Methodology in time: experience, information, analysis and production rythm
coordinators_
MARTA BADIOLA RAMOS has been trained as an architect and urban planner at the Polytechnic University of Madrid, ETSAM, where she completed her Master’s degree, winning the COAM (Official School of Architects of Madrid) Award 2014 in the category of Urbanism with her Final Thesis Project, titled: OverWrite, re-thinking Madrid’s urban fabric. Marta has worked with TXT Arquitetos and the NGO Um Têto Para Meu Pais in Sao Paulo, Hassel Architects in Shanghai and Izaskun Chinchilla Architects in Madrid. Despite her young age Marta has already established her own practice, with interests in research, urbanism and the domestic scale, always with an international approach. She has been involved in the organization and teaching of several workshops in cities like Madrid, Barcelona, Ahmedabad (India) and Struga (Macedonia).

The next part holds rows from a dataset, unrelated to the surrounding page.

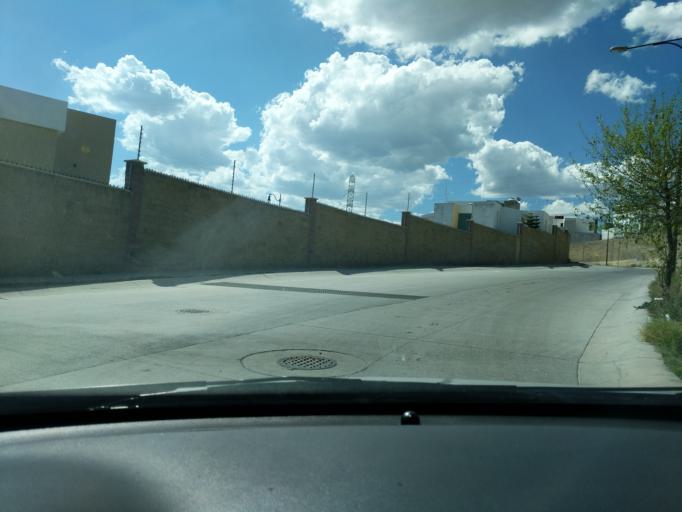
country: MX
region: Guanajuato
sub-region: Leon
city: Medina
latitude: 21.1349
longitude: -101.6036
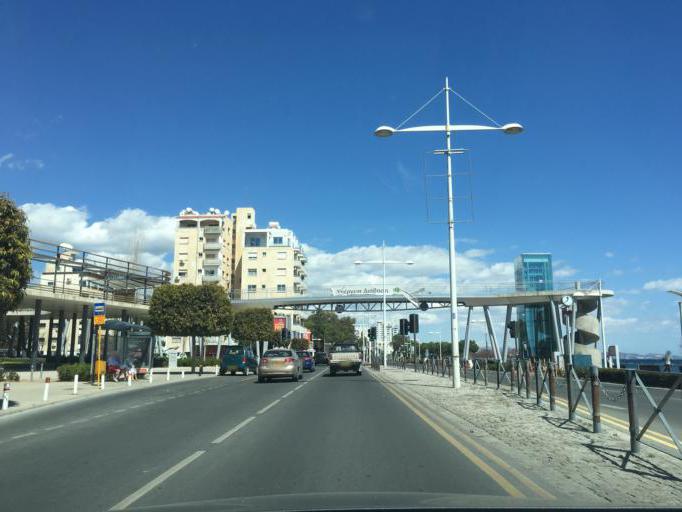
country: CY
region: Limassol
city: Limassol
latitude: 34.6805
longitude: 33.0537
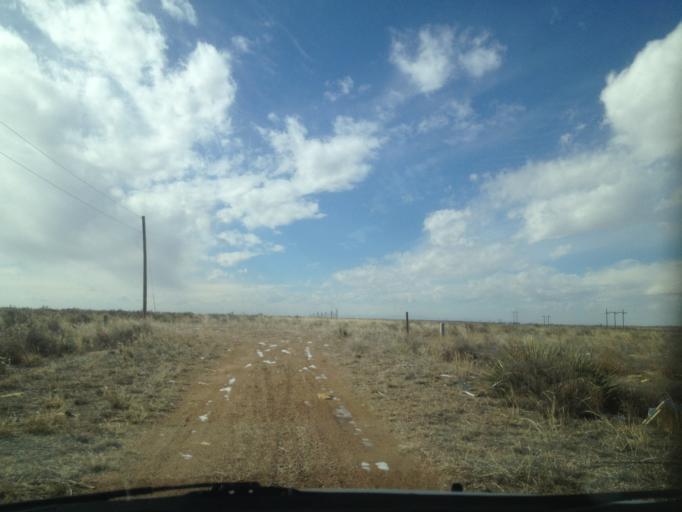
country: US
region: Colorado
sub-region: Weld County
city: Keenesburg
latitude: 40.2821
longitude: -104.2620
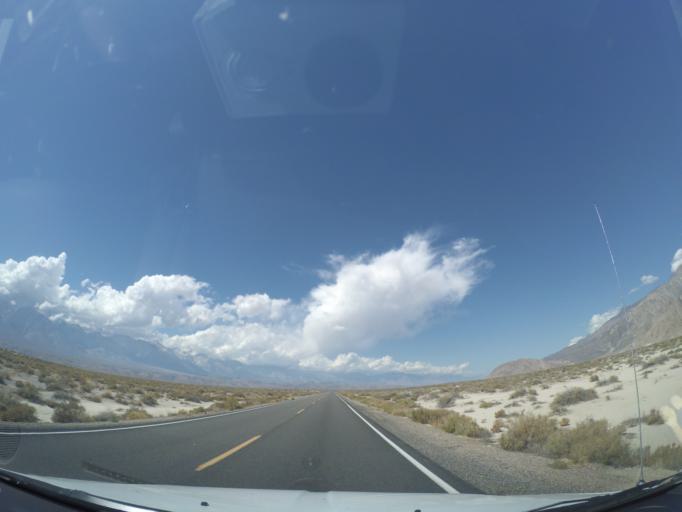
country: US
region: California
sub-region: Inyo County
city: Lone Pine
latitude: 36.5593
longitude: -117.9667
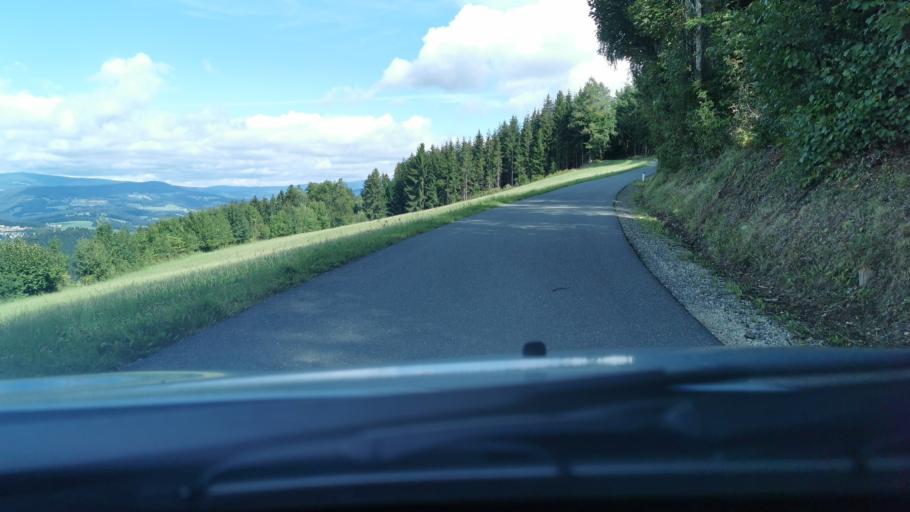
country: AT
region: Styria
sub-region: Politischer Bezirk Weiz
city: Koglhof
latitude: 47.3183
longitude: 15.7063
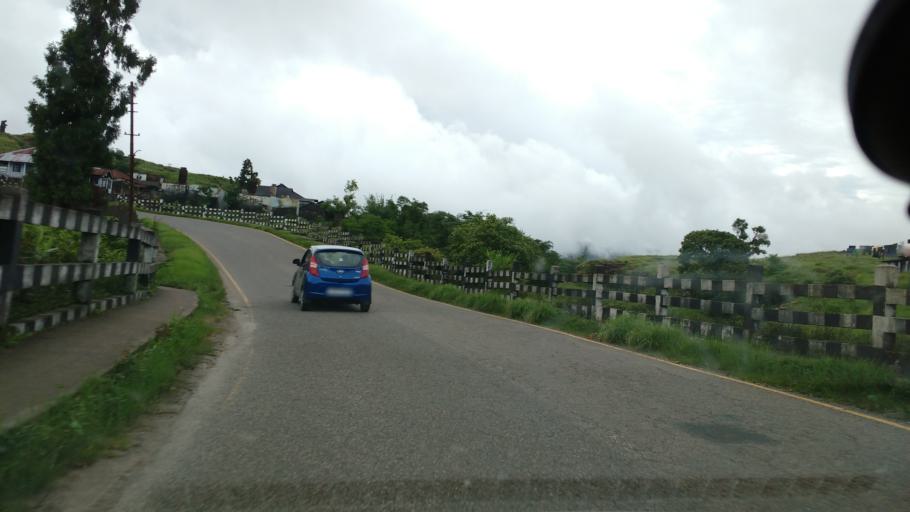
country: IN
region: Meghalaya
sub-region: East Khasi Hills
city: Cherrapunji
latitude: 25.2758
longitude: 91.7308
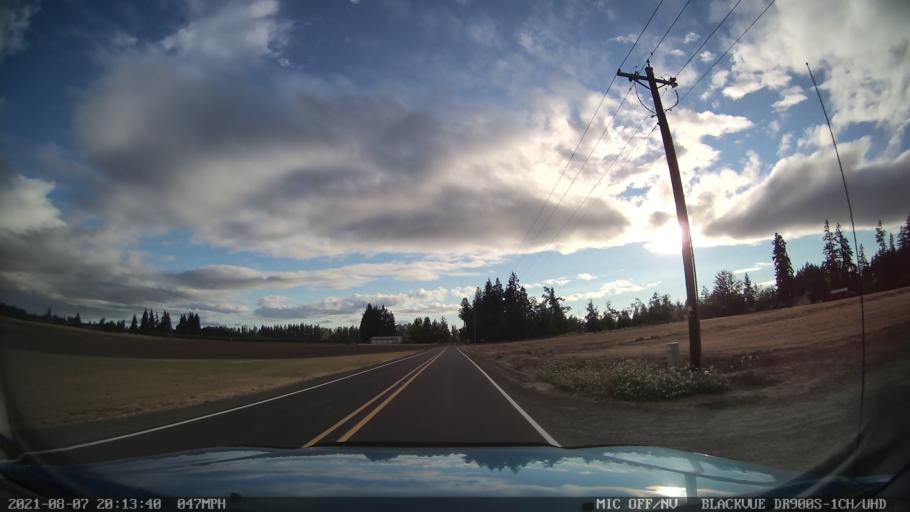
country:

JORGE PIZARRO MONTALVILLO is an architect and urban planner graduated at the Polytechnic University of Madrid, ETSAM where he completed his Master’s degree in 2014 with honours in his Final Thesis Project under the title Ahmedabad: urban fabrics in conflict. He has collaborated with architectural practices like Estudio SIC and HUSOS Architects, developing projects in Madrid and at the Bauhaus in Dessau. Recently, he has been involved in a research about In-stitutional and Ex-titutional Real Estate Processes in Madrid in collaboration with Vivero de Iniciativas Ciudadanas and PAH Madrid (a platform for the affected by mortgages) within the ARCHIPRIX 2015 Workshop where he leaded a group of international students.